If you want to re-encode the video you can choose codec, filter_args and optionally hwaccel_args.
To place the segments in memory instead of writing to disk, you can mount a tmpfs disk in the container.

Example tmpfs configuration

Example Docker command

docker run --rm \
-v <recordings path>:/recordings \
-v <config path>:/config \
-v /etc/localtime:/etc/localtime:ro \
--tmpfs /tmp \
--name viseron \
roflcoopter/viseron:latest

Example docker-compose

version: "2.4"

services:
  viseron:
    image: roflcoopter/viseron:latest
    container_name: viseron
    volumes:
      - <recordings path>:/recordings
      - <config path>:/config
      - /etc/localtime:/etc/localtime:ro
    tmpfs:
      - /tmp

config.yaml

recorder:
  segments_folder: /tmp

Thumbnail

Name	Type	Default	Supported options	Description
save_to_disk	boolean	False	True/False	If set to true, the thumbnail that is created on start of recording is saved to `{folder}/{camera_name}/latest_thumbnail.jpg`
send_to_mqtt	boolean	False	True/False	If set to true, the thumbnail that is created on start of recording is sent over MQTT.

The default location for the thumbnail if save_to_disk: true is /recordings/{camera_name}/latest_thumbnail.jpg

User Interface

The user interface can be reached by default on port 8888 inside the container.

Dynamic MJPEG Streams

Viseron will serve MJPEG streams of all cameras.
The stream can be reached on a slugified version of the configured camera name with _ as separator.
If you are unsure on your camera name in this format you can run this snippet:
docker exec -it viseron python3 -c "from lib.config import CONFIG; from lib.helpers import print_slugs; print_slugs(CONFIG);"

Example URL: http://localhost:8888/<camera name slug>/stream

To increase performance it is recommended to use static streams instead.

Query parameters

A number of query parameters are available to instruct Viseron to resize the stream or draw different things in the image.
To utilize a parameter you append it to the URL after a ?. To add multiple parameters you separate them with & like this:
http://localhost:8888/<camera name slug>/stream?<parameter1>=<value>&<parameter2>=<value>

Parameter	Type	Description
width	int	frame will be resized to this width
height	int	frame will be resized to this height
draw_objects	any	If this query parameter is present, found objects will be drawn
draw_motion	any	If this query parameter is present, detected motion will be drawn
draw_motion_mask	any	If this query parameter is present, configured motion masks will be drawn
draw_zones	any	If this query parameter is present, configured zones will be drawn

Post Processors

Config example

post_processors:
  face_recognition:
    type: dlib
    expire_after: 10
  logging:
    level: info

Name	Type	Default	Supported options	Description
face_recognition	dict	optional	see Face Recognition	Configuration for face recognition.
logging	dictionary	optional	see Logging	Overrides the global log settings for the `post_processors`. This affects all logs named `lib.post_processors.*`

Post processors are used when you want to perform some kind of action when a specific object is detected.
Right now the only implemented post processor is face recognition.

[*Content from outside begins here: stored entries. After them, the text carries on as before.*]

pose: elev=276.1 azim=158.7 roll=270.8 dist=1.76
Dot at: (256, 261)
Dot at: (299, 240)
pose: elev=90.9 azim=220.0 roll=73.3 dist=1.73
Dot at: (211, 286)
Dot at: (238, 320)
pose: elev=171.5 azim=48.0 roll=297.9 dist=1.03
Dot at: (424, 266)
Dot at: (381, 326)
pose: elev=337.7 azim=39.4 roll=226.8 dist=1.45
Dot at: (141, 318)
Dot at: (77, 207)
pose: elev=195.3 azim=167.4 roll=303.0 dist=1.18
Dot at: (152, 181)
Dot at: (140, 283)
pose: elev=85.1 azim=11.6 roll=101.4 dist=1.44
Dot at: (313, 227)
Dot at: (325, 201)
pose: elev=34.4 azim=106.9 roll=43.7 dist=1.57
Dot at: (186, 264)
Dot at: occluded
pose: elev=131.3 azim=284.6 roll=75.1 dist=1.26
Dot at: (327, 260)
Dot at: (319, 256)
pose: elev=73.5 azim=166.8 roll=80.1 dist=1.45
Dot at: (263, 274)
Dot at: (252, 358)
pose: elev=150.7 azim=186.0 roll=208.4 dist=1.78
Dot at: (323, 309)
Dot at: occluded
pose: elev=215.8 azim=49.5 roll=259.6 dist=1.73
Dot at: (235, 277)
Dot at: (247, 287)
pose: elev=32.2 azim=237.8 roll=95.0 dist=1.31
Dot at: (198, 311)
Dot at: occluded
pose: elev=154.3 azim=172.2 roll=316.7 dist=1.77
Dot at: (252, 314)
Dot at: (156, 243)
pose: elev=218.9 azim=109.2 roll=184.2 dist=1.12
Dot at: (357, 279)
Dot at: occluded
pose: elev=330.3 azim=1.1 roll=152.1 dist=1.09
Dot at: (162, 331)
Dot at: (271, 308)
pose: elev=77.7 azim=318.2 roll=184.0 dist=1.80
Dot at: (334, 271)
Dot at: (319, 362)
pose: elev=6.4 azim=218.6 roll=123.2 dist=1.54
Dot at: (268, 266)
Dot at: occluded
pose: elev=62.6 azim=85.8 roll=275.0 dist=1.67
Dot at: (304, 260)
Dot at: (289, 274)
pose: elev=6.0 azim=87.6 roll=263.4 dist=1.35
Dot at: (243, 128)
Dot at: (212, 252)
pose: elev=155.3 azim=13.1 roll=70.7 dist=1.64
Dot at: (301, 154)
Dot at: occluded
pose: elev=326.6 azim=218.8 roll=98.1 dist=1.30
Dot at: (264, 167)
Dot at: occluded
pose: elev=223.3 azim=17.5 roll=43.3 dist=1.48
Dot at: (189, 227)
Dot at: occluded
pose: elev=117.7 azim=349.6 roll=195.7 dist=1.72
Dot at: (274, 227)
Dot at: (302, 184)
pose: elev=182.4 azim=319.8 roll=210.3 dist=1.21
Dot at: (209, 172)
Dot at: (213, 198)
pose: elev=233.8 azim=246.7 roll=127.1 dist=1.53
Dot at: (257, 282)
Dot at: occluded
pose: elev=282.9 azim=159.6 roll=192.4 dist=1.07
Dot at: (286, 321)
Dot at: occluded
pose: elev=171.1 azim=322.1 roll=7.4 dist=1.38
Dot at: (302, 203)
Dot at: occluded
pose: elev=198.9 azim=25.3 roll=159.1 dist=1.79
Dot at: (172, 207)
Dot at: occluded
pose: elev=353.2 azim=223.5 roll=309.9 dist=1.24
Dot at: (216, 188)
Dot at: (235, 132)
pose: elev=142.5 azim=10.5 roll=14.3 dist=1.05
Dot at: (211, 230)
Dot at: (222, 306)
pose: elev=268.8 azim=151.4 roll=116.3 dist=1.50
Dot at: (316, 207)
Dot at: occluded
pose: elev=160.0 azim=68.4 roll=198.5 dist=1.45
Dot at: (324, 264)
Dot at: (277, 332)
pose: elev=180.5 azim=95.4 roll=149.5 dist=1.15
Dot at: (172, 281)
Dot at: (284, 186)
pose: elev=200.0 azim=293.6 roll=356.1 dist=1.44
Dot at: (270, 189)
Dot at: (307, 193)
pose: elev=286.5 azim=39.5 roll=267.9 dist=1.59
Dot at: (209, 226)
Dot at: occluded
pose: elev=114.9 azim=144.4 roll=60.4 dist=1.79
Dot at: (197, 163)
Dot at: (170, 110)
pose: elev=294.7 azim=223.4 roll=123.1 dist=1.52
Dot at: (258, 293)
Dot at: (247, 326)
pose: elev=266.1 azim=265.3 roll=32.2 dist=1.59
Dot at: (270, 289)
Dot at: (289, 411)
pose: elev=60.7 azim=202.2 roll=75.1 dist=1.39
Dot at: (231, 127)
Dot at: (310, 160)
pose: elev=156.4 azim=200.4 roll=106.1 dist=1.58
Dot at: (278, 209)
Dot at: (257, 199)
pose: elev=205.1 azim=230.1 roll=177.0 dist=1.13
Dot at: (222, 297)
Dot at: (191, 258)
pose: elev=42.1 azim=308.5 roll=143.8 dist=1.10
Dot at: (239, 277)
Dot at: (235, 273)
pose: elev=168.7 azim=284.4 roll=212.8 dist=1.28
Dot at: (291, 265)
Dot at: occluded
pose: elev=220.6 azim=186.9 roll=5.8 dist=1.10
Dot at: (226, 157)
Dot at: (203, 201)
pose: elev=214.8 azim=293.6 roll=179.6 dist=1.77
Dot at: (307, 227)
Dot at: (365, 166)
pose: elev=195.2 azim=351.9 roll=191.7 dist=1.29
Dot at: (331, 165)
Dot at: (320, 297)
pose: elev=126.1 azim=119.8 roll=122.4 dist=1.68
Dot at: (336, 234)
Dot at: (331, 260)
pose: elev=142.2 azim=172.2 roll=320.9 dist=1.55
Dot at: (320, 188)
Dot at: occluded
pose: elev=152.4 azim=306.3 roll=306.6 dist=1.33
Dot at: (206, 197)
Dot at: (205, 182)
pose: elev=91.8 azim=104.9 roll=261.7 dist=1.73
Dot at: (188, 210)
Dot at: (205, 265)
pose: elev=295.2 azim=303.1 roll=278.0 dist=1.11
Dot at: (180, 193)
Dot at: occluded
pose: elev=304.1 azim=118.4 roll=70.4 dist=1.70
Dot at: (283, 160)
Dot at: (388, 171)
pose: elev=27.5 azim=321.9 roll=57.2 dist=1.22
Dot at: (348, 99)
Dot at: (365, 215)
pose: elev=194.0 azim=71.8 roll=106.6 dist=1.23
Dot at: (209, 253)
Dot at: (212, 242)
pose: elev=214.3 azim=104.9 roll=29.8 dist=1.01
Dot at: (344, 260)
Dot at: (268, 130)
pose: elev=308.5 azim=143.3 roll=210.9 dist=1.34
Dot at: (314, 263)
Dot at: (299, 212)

In the future more of these post processors will be added (ALPR) along with the ability to create your own custom post processors.

Face Recognition

Name	Type	Default	Supported options	Description
type	str	`dlib`	`dlib`	What face recognition method to use. As of right now, only one method is implemented.
face_recognition_path	str	`/config/face_recognition`	path to folder	Path to folder which contains subdirectories with images for each face to track
expire_after	int	5	any int	Time in seconds before a detected face is no longer considered detected
model	str	CUDA: `cnn` Other: `hog`	`cnn`, `hog`	Which face detection model to use. `hog` is less accurate but faster on CPUs. `cnn` is a more accurate deep-learning model which is GPU/CUDA accelerated (if available).
logging	dictionary	optional	see Logging	Overrides the global log settings for the post processor. This affects all logs named `lib.post_processors.<type>*`

On startup images are read from face_recognition_path and a model is trained to recognize these faces.
The folder structure of the faces folder is very strict. Here is an example of the default one:

/config
|-- face_recognition
|   `-- faces
|       |-- person1
|       |   |-- image_of_person1_1.jpg
|       |   |-- image_of_person1_2.png
|       |   `-- image_of_person1_3.jpg
|       `-- person2
|       |   |-- image_of_person2_1.jpeg
|       |   `-- image_of_person2_2.jpg

MQTT

Config example

mqtt:
  broker: mqtt_broker.lan
  port: 1883
  username: user
  password: pass

Name	Type	Default	Supported options	Description
broker	str	required	IP address or hostname	IP address or hostname of MQTT broker
port	int	1883	any integer	Port the broker is listening on
username	str	optional	any string	Username for the broker
password	str	optional	any string	Password for the broker
client_id	str	`viseron`	any string	Client ID used when connecting to broker
home_assistant	dict	Optional	Home Assistant MQTT discovery. Enabled by default
last_will_topic	str	`{client_id}/lwt`	Last will topic

Topics for each camera

Camera status:

Topic: {client_id}/{mqtt_name from camera config}/sensor/status/state

A JSON formatted payload is published to this topic to indicate the current status of the camera

{"state": "scanning_for_objects", "attributes": {"last_recording_start": <timestamp>, "last_recording_end": <timestamp>}}

Possible values in state: recording/scanning_for_motion/scanning_for_objects

Camera control:

Topic: {client_id}/{mqtt_name from camera config}/switch/set

ON: Turns camera on
OFF: Turns camera off

Topic: {client_id}/{mqtt_name from camera config}/switch/state

A JSON formatted payload is published to this topic when a camera turns on/off.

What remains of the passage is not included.